=== TASK TO COMPLETE ===
Retype all of the data below word for word, leaving out the pictures.

=== Records from a collection ===

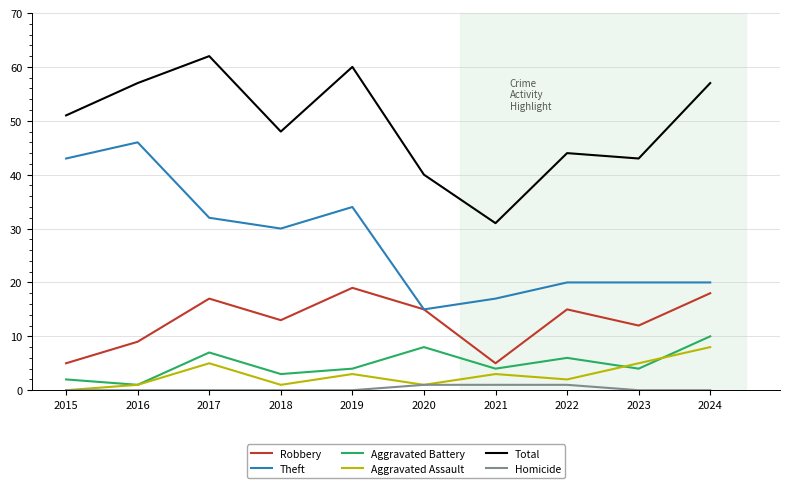

The value of Theft at 2018 is 30. True or false?

True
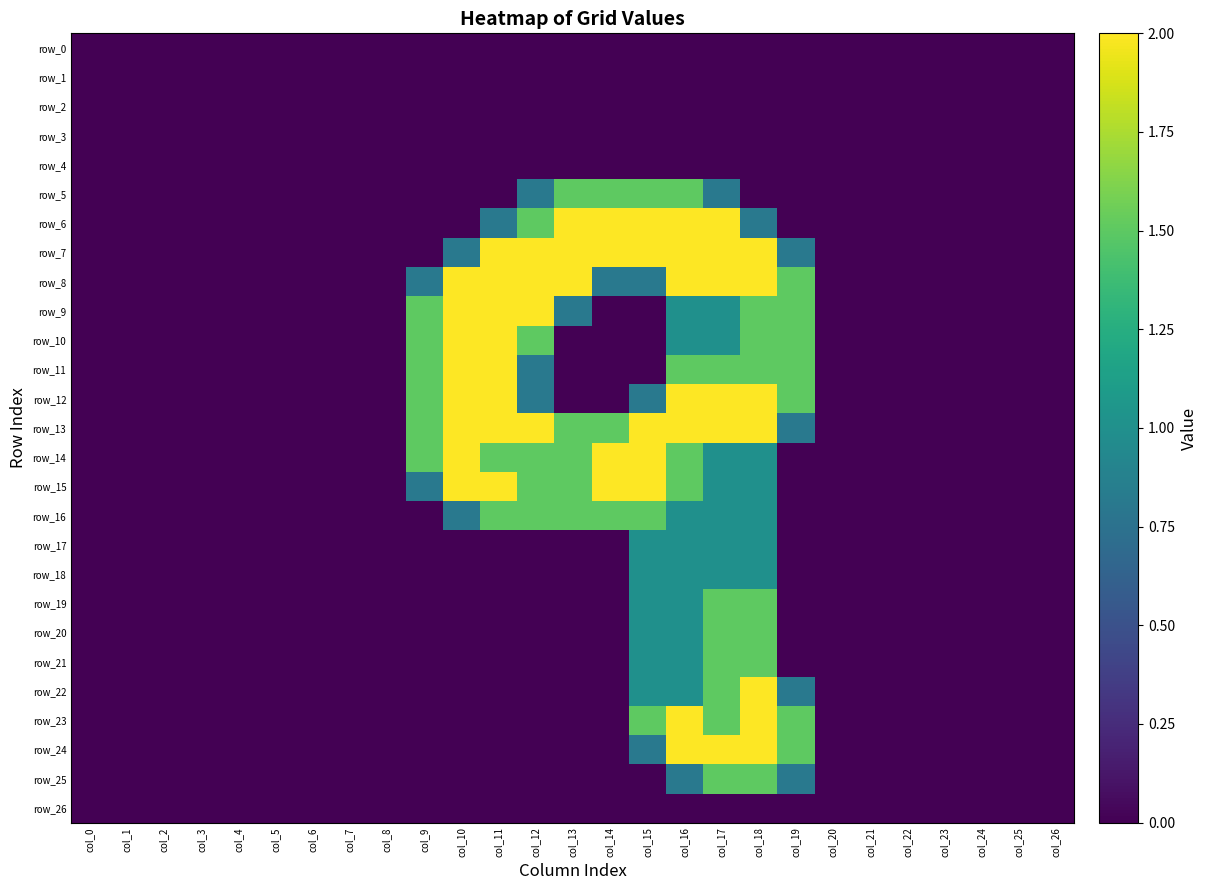

At which label does row_10 reach its minimum?

col_0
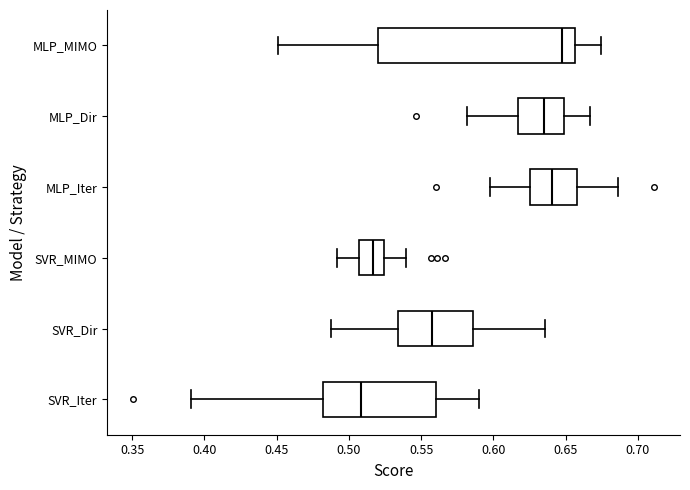

Which box's median line is the furthest to the left?

SVR_Iter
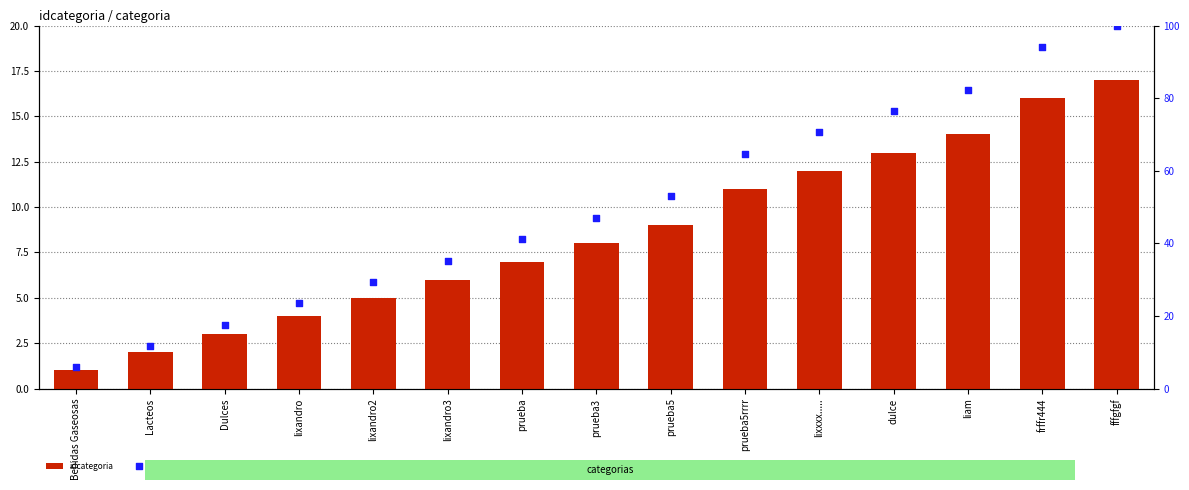

Which series contains the lowest Y value?

idcategoria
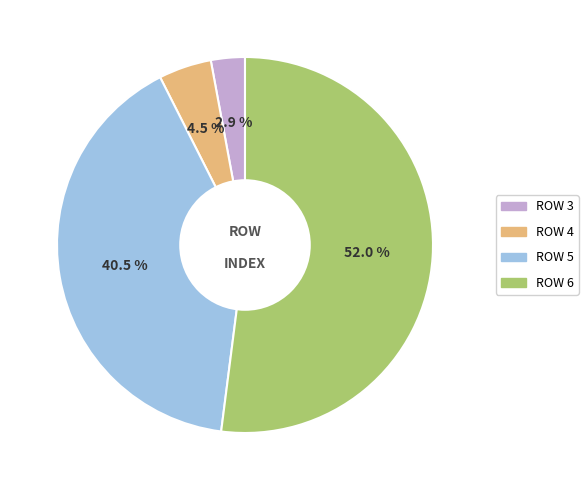

Does any single category account for the majority?

Yes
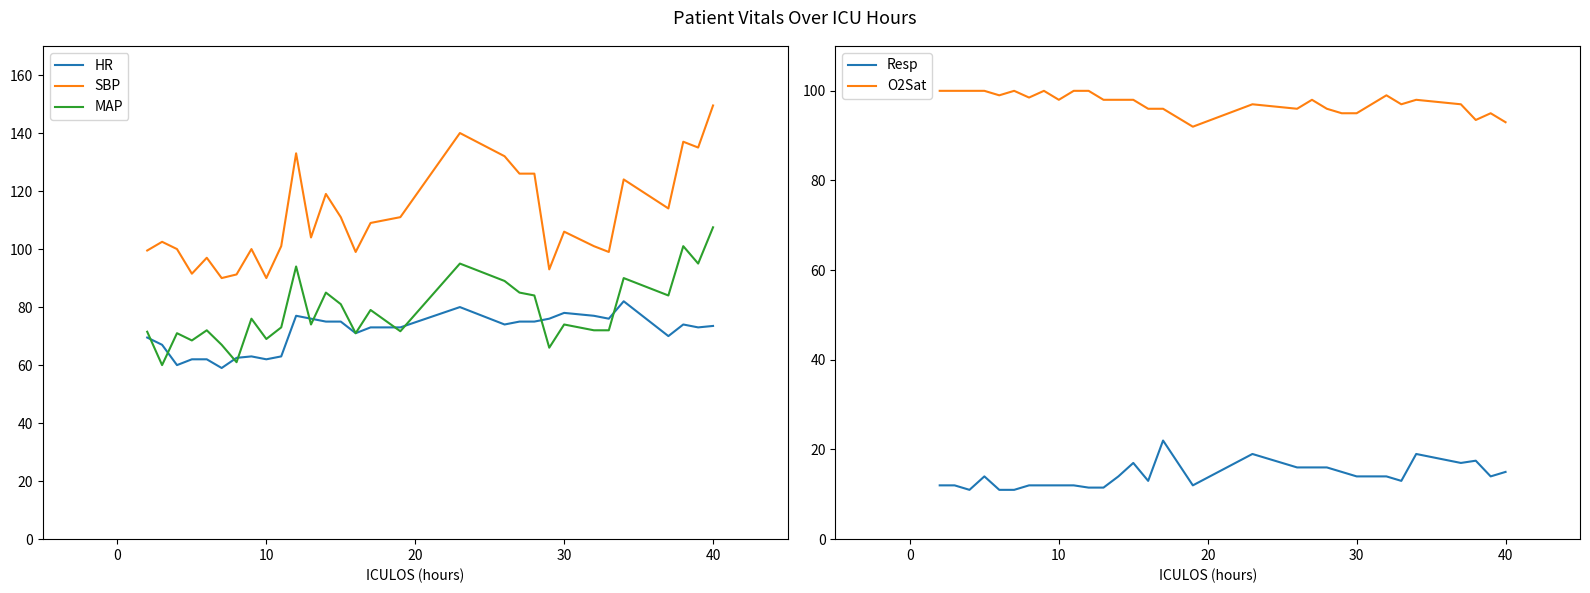

True or false: Resp and HR cross at least once.

False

=== OUTPUT FOR THIS TASK ===
The value of Theft at 2018 is 30. True or false?

True

At which label does row_10 reach its minimum?

col_0

Which box's median line is the furthest to the left?

SVR_Iter

Which series contains the lowest Y value?

idcategoria

Does any single category account for the majority?

Yes

True or false: Resp and HR cross at least once.

False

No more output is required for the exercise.